Auckland City FC won the Oceania Champions League 2011 and were closely beaten in the 2010/11 New Zealand Football Championship grand final going down 3–2 to Waitakere United to an injury time winning goal.

Kelly was a main stay in the Auckland City FC starting eleven but was unable to be part of Auckland City FC's FIFA World Club Cup appearance in December 2011 with the Thailand Premier League season being extended to February 2012.

===Khonkaen FC===
In January 2011 Kelly signed a pre contract agreement with Thai Premier League club Khonkaen F.C., on a 2-year contract running from April 2011 and ending April 2013.
Former England assistant coach John Gorman and his son Nick assisted the move. Kelly made his début against BEC Tero just five days after winning the 2010–11 OFC Champions League with Auckland City FC.

Ayeyawady United F.C. of the Myanmar Premier League and playing AFC Cup 2012 spoke to Kelly in March 2012 to sign him for only the AFC Cup, but thought he was an Asian visa player.

===OPS and PK-37===
Kelly played three league games on trial with Oulun Palloseura in Finland, before signing for PK-37 one division below until the end of August. Kelly's contract was extended to the end of the season, but he did not re-sign for the 2013 season.

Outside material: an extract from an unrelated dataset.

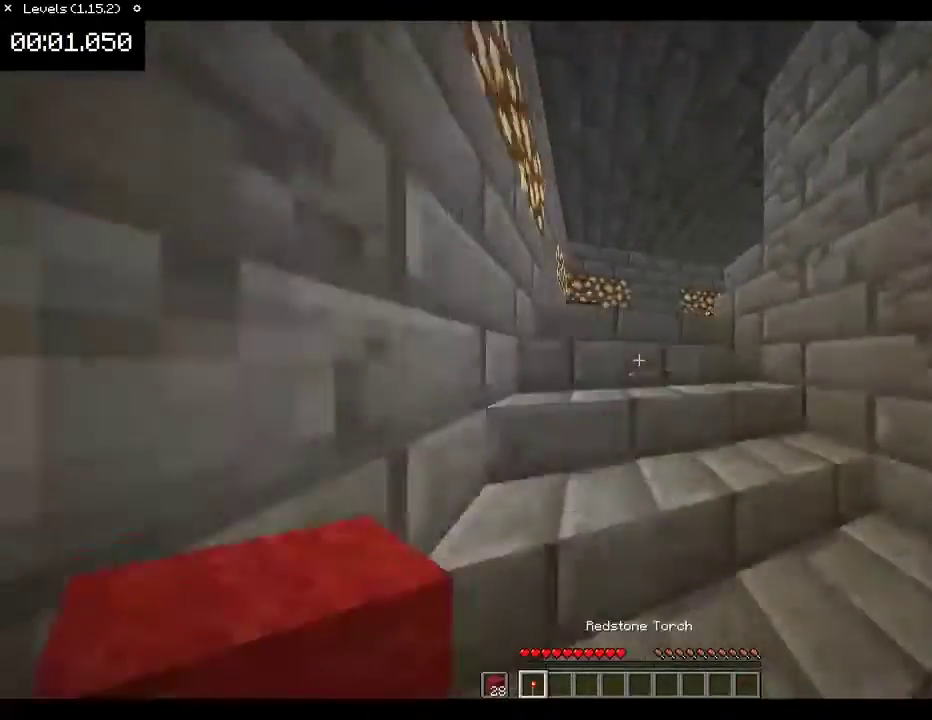
{"keys": ["w"], "mouse": [], "events": []}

In January 2013, Kelly signed for Nakhon Pathom United but left when the head coach was sacked prior to the start of the season.
A brief trial with Thai Premier League club Army United ended with the club needing an Asian visa player instead. Kelly did not sign for another club after the passing of both parents in March. Having missed the transfer windows in Asia, he returned to New Zealand.

===New Zealand===
Kelly returned to Cashmere Technical for the New Zealand 2013 winter season, playing his part in the club winning the Mainland Premier League in 2013, 2014, 2015 and 2016, the English Cup in 2013, 2014, 2015 and 2016, the South Island Championship in 2013, 2014 and 2015 and the New Zealand FA Chatham Cup 2013, scoring in the final and repeating winning the Chatham Cup in 2014 with Cashmere Technical, with Kelly awarded the Jack Batty memorial trophy for the games most valuable player.
Kelly had spent 2004-2007 at Woolston Technical (Cashmere Technical) and then from 2013 to 2017, having been club captain and head coach while achieving multiple individual awards for Players Player of the Year, Top Goal Scorer and Player of the Year in over 250 appearances.

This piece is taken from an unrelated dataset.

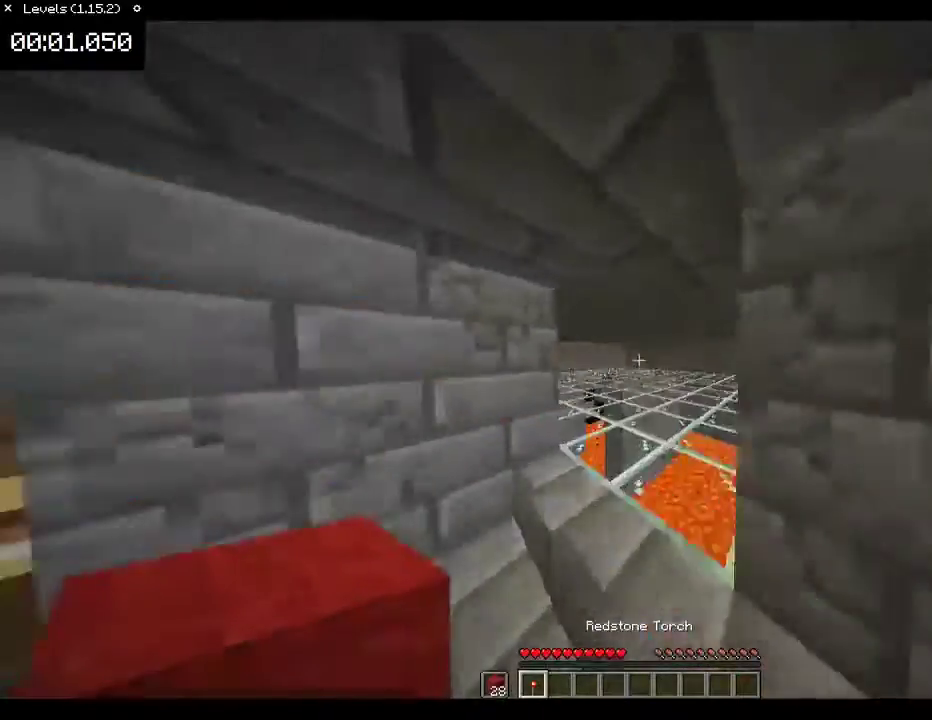
{"keys": ["space", "w"], "mouse": [], "events": [[333, "space", "down"], [400, "space", "up"], [467, "space", "down"]]}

In October 2013, Kelly returned to Canterbury United for the 2013/14 New Zealand ASB Premiership

Kelly represented Puaikura FC of the Cook Islands in the Oceania Champions League 2014/15 preliminary tournament, scoring 2 goals before returning to Canterbury United for 2014/15 ASB Premiership.
Kelly signed with Southern United for the 2015/2016 ASB Premiership

===Coaching career===
Kelly began his coaching career with the Glasgow Rangers Youth teams while still a player at the club before becoming a consultant coach for the Scottish FA in 2001 until 2004.

In 2007, Kelly was named Woolston Technicals (Cashmere Technical FC) head coach, finishing third in the Mainland Premier League, winning the English Cup and the New Zealand u19 National Tournament before returning briefly as head coach in the 2008 season.

Kelly was named assistant player-coach of New Zealand National League team Otago United FC (Southern United FC) for the 2009-2010 season and returned to coaching in 2019 as Halswell United's head coach and winning the Canterbury League Championship in 2020 in an undefeated season and gaining promotion to the newly formed New Zealand Football National League for 2021 (Southern Zone).

In 2022 Kelly accepted the role as technical director of Australian National Premier League club Eastern Suburbs FC based in Brisbane.

==International career==
Kelly represented Scotland at U16–U20 level, making his debut against Northern Ireland in Belfast in 1996.

He was part of the Scotland squad for the 1998 UEFA European Under-16 Football Championship held in Scotland in 1998.

Following a 1–1 draw with holders Spain, 0–0 against the eventual winners the Republic of Ireland and a 2–0 defeat to Finland, Scotland were eliminated from the tournament.

Kelly also played in qualifying rounds for the 2000 World Cup and friendly games.